DECC Environmental Alert (001/2014)- PON1 Reporting:

Issued by DECC (now BEIS) on 31 March 2014, this environmental alert (PDF document) highlights failures by a number of operators to comply with PON1 reporting requirements. Operators are reminded that in accordance with current reporting requirements, PON1s must be reported within 6 hours to:

  • Aberdeen Maritime Rescue Coordination Centre (MRCC) in addition to immediate telephone notification to the nearest MRCC Coastguard Station.
  • Department of Business, Energy and Industrial Strategy (BEIS); additional telephone notification is required to the Department for specific scenarios as detailed within the PON1 reporting guidance.
  • Joint Nature Conservation Committee (JNCC) and any relevant Statutory Nature Conservation Body (SNCB) in accordance with installation oil pollution emergency plan arrangements.

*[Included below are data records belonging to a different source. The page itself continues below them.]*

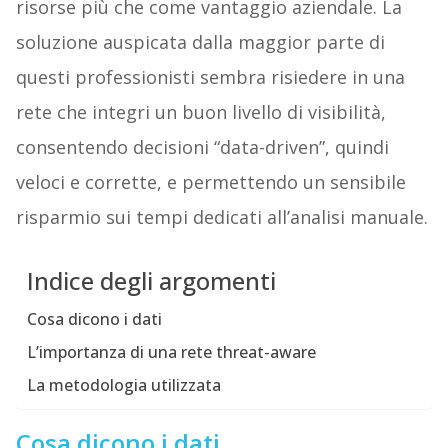
risorse più che come vantaggio aziendale. La
soluzione auspicata dalla maggior parte di
questi professionisti sembra risiedere in una
rete che integri un buon livello di visibilità,
consentendo decisioni “data-driven”, quindi
veloci e corrette, e permettendo un sensibile
risparmio sui tempi dedicati all’analisi manuale.
Indice degli argomenti
Cosa dicono i dati
L’importanza di una rete threat-aware
La metodologia utilizzata
Cosa dicono i dati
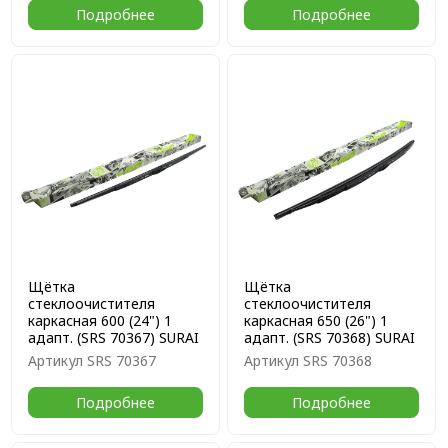
Подробнее
Подробнее
Щётка
Щётка
стеклоочистителя
стеклоочистителя
каркасная 600 (24") 1
каркасная 650 (26") 1
адапт. (SRS 70367) SURAI
адапт. (SRS 70368) SURAI
Артикул
SRS 70367
Артикул
SRS 70368
Подробнее
Подробнее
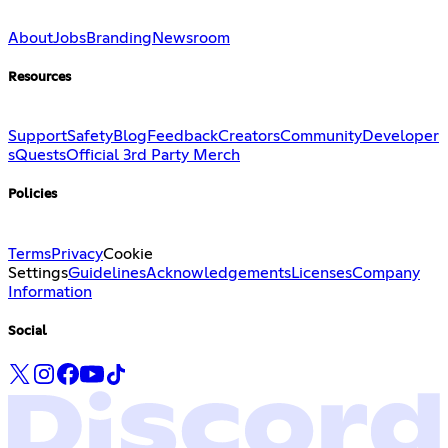
About
Jobs
Branding
Newsroom
Resources
Support
Safety
Blog
Feedback
Creators
Community
Developer
s
Quests
Official 3rd Party Merch
Policies
Terms
Privacy
Cookie
Settings
Guidelines
Acknowledgements
Licenses
Company
Information
Social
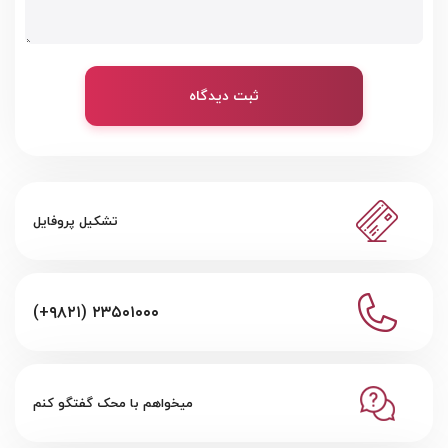
ثبت دیدگاه
تشکیل پروفایل
(+۹۸۲۱) ۲۳۵۰۱۰۰۰
میخواهم با محک گفتگو کنم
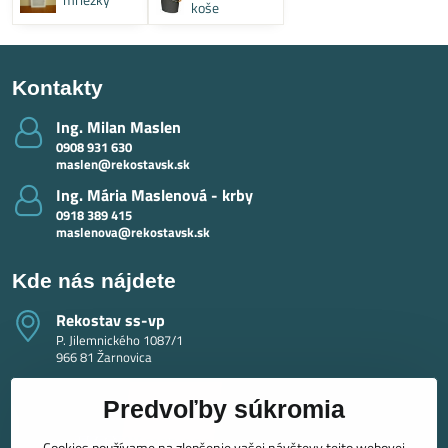
koše
Kontakty
Ing​. Milan Maslen
0908 931 630
maslen@rekostavsk.sk
Ing​. Mária Maslenová - krby
0918 389 415
maslenova@rekostavsk.sk
Kde nás nájdete
Rekostav ss-vp
P. Jilemnického 1087/1
966 81 Žarnovica
Predvoľby súkromia
Cookies používame na zlepšenie vašej návštevy tejto webovej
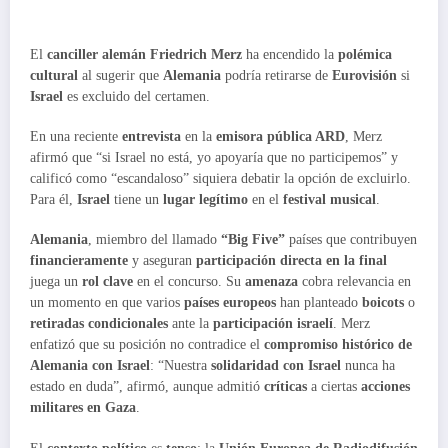
El
canciller alemán Friedrich Merz
ha encendido la
polémica
cultural
al sugerir que
Alemania
podría retirarse de
Eurovisión
si
Israel
es excluido del certamen.
En una reciente
entrevista
en la
emisora pública ARD
, Merz
afirmó que “si Israel no está, yo apoyaría que no participemos” y
calificó como “escandaloso” siquiera debatir la opción de excluirlo.
Para él,
Israel
tiene un
lugar legítimo
en el
festival musical
.
Alemania
, miembro del llamado
“Big Five”
países que contribuyen
financieramente
y aseguran
participación directa en la final
juega un
rol clave
en el concurso. Su
amenaza
cobra relevancia en
un momento en que varios
países europeos
han planteado
boicots
o
retiradas condicionales
ante la
participación israelí
. Merz
enfatizó que su posición no contradice el
compromiso histórico de
Alemania con Israel
: “Nuestra
solidaridad con Israel
nunca ha
estado en duda”, afirmó, aunque admitió
críticas
a ciertas
acciones
militares en Gaza
.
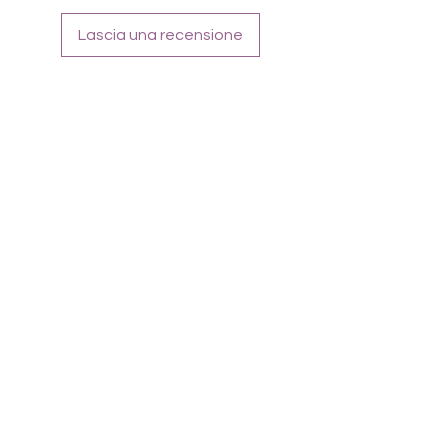
Tragefoto zeigt Chilling Summer mit
Overlay Magically Aubergine
Lascia una recensione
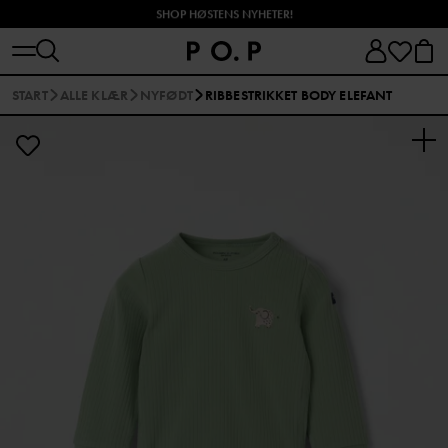
SHOP HØSTENS NYHETER!
START
ALLE KLÆR
NYFØDT
RIBBESTRIKKET BODY ELEFANT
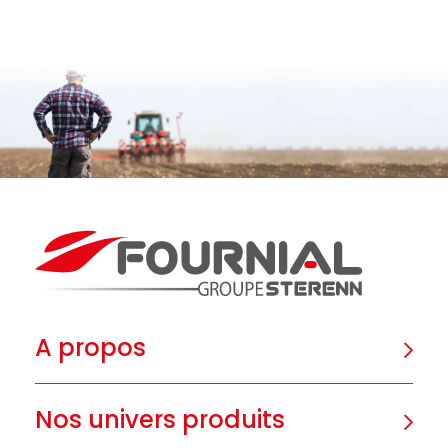
A propos
Nos univers produits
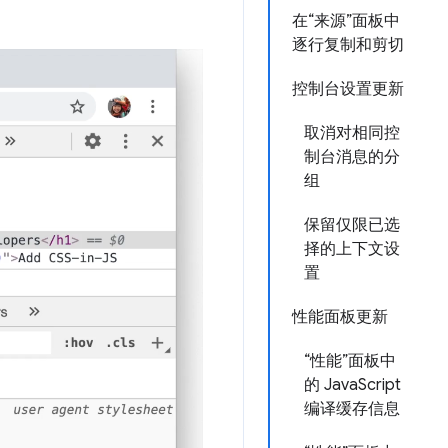
在“来源”面板中
逐行复制和剪切
控制台设置更新
取消对相同控
制台消息的分
组
保留仅限已选
择的上下文设
置
性能面板更新
“性能”面板中
的 JavaScript
编译缓存信息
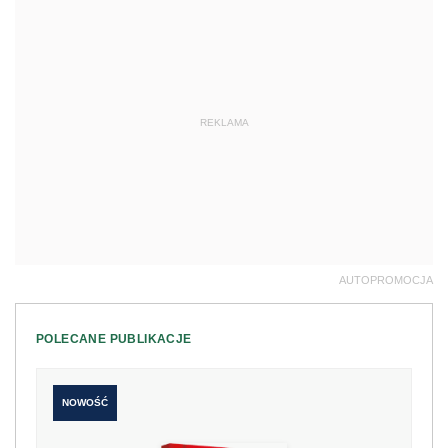
REKLAMA
AUTOPROMOCJA
POLECANE PUBLIKACJE
NOWOŚĆ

Risk-Based Approach to the Management of Produced Water Discharges from Offshore Installations (fact sheet):

The OSPAR Commission has published a fact sheet (PDF document) detailing the Risk-Based Approach to the Management of Produced Water Discharges from Offshore Installations.
Risk Assessment: There may be pressure from the offshore chemical regulations regime and OSPAR to assess discharge impact on the marine environment as current legislation does not target PAHs and the non-oil content of produced water and because the soft-law concept of the Precautionary Approach is increasingly being used as an environmental standard. It is therefore possible that BEIS will be recommending a ‘goal setting’ approach to controlling the impact of produced water discharges in the future that requires risk-based evidence that a facility’s discharge has no impact on the environment. Oil & Gas UK supports a ‘goal setting’ legal regime.